Aim of the exercise:
From the entries below, return only the lines starting at the one that contains "line: (1983, 819)" and ending at the one that contains "text: (556, 1417)", exactly as they stand.

Supplied information:
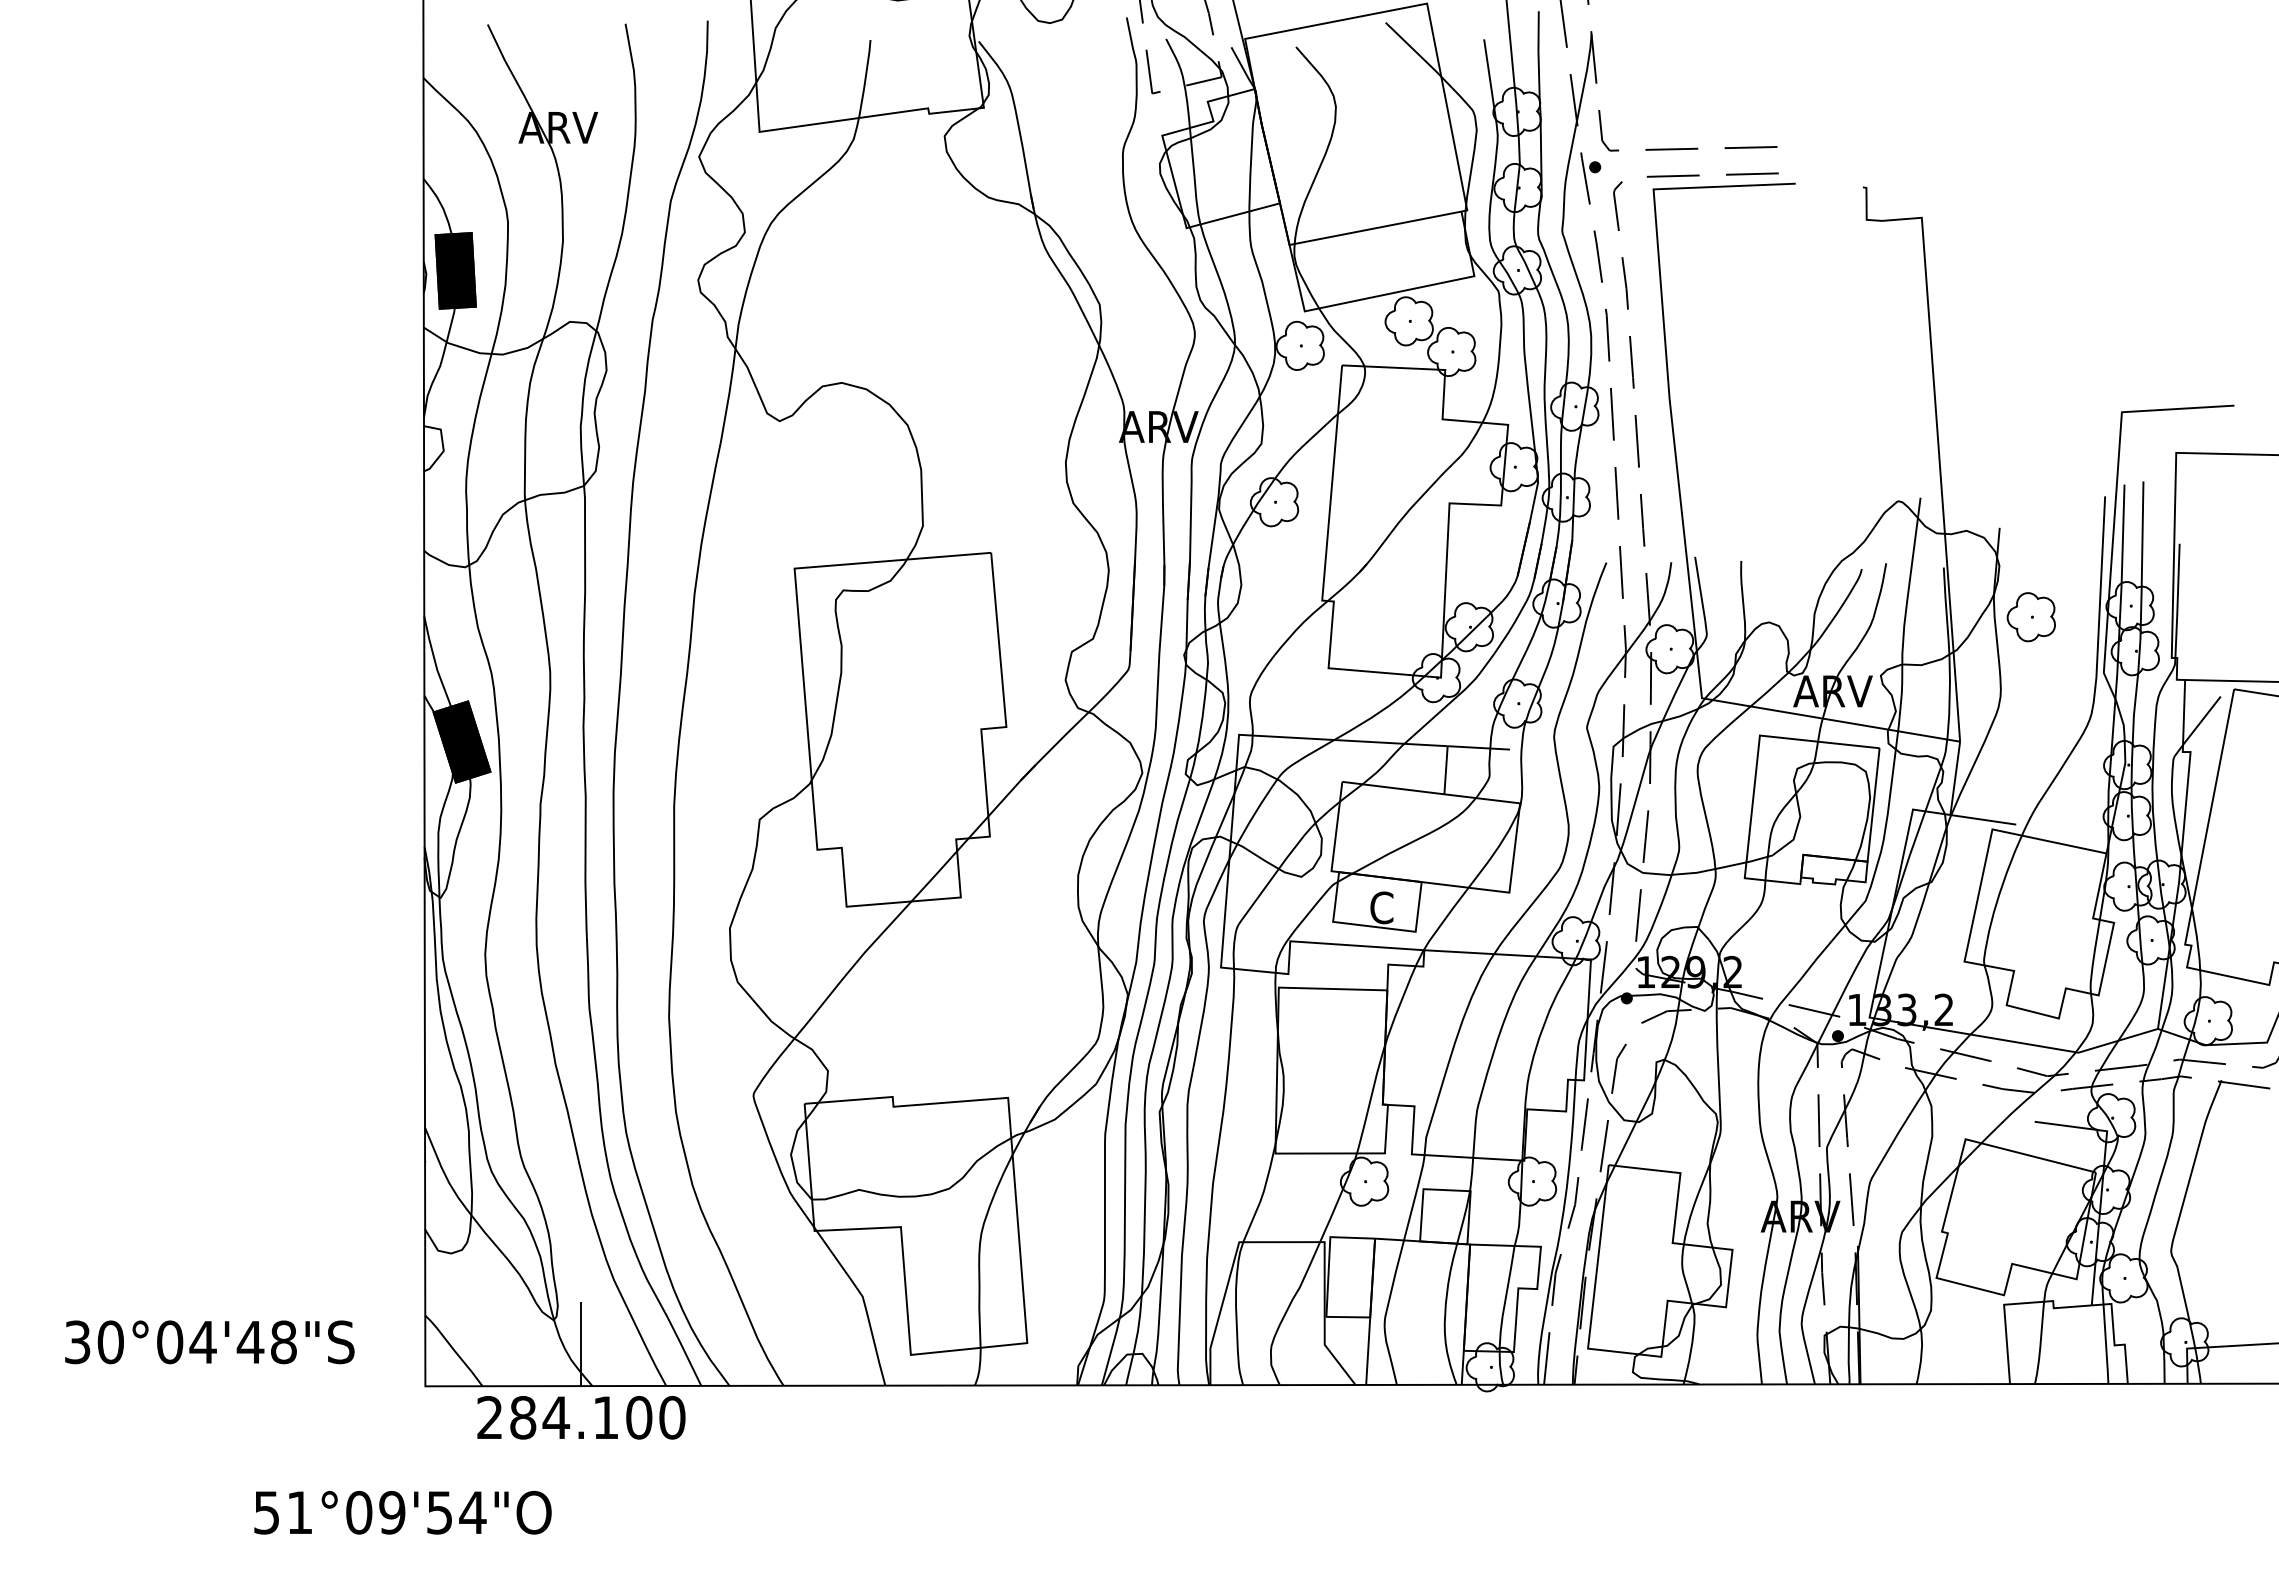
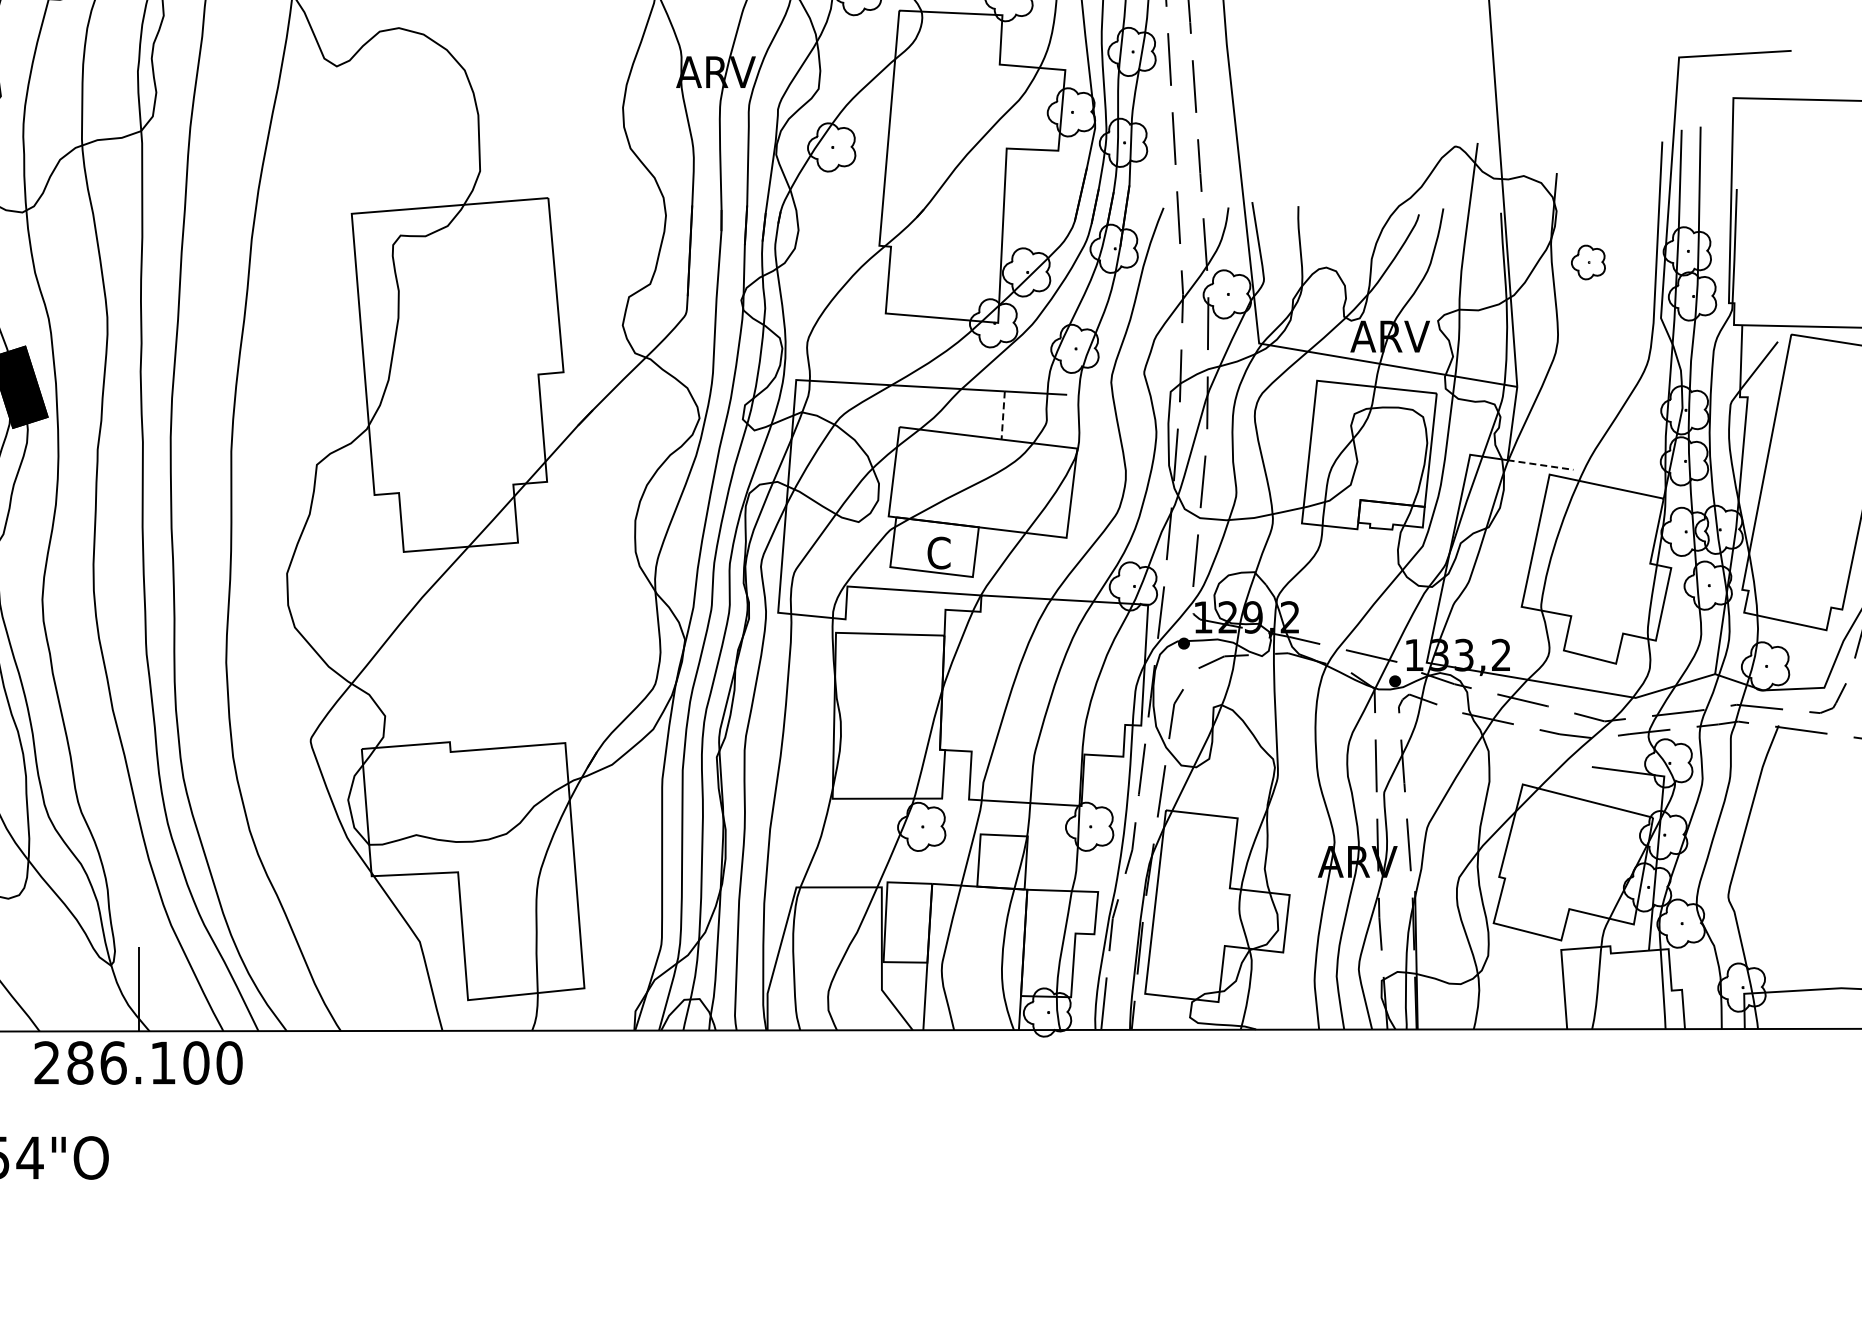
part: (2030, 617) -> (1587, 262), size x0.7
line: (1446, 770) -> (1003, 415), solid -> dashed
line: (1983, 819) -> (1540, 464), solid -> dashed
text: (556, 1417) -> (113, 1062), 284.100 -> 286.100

---

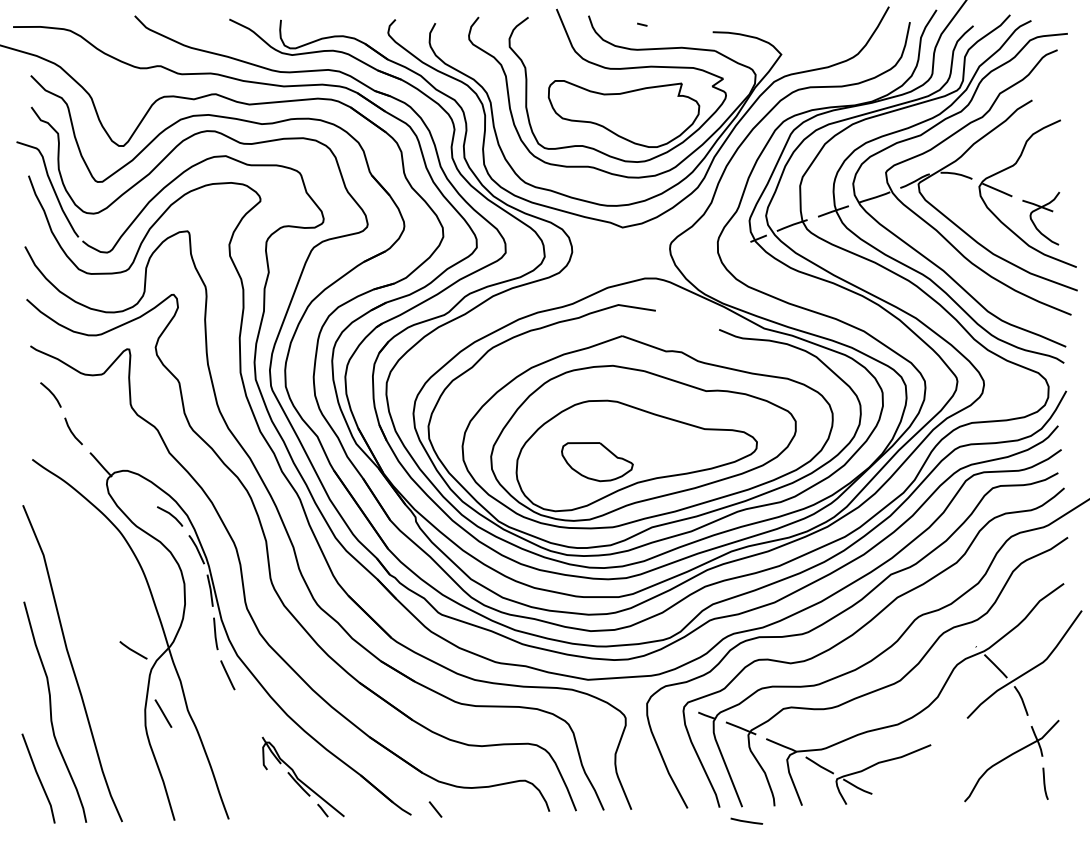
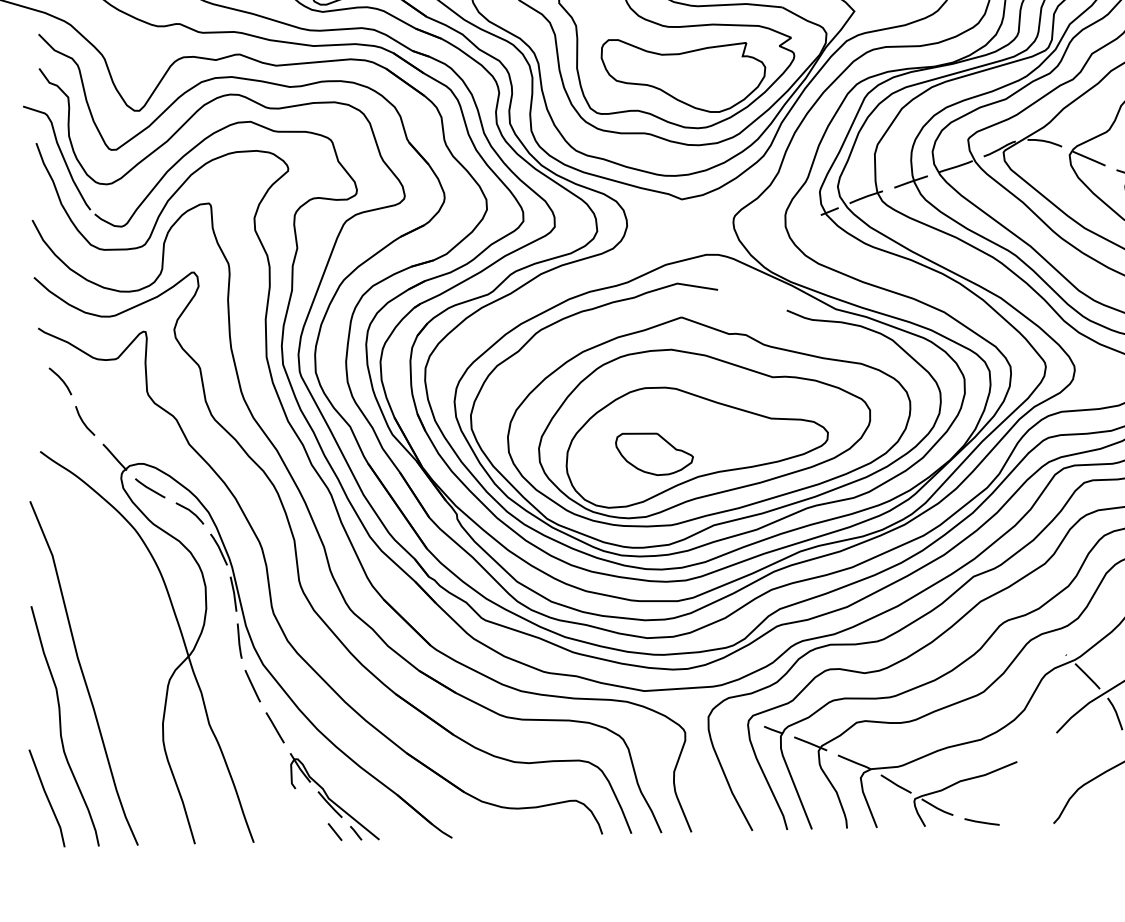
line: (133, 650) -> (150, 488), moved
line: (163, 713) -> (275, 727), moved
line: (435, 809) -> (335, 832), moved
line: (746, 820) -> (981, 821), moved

Solution below:
line: (1983, 819) -> (1540, 464), solid -> dashed
text: (556, 1417) -> (113, 1062), 284.100 -> 286.100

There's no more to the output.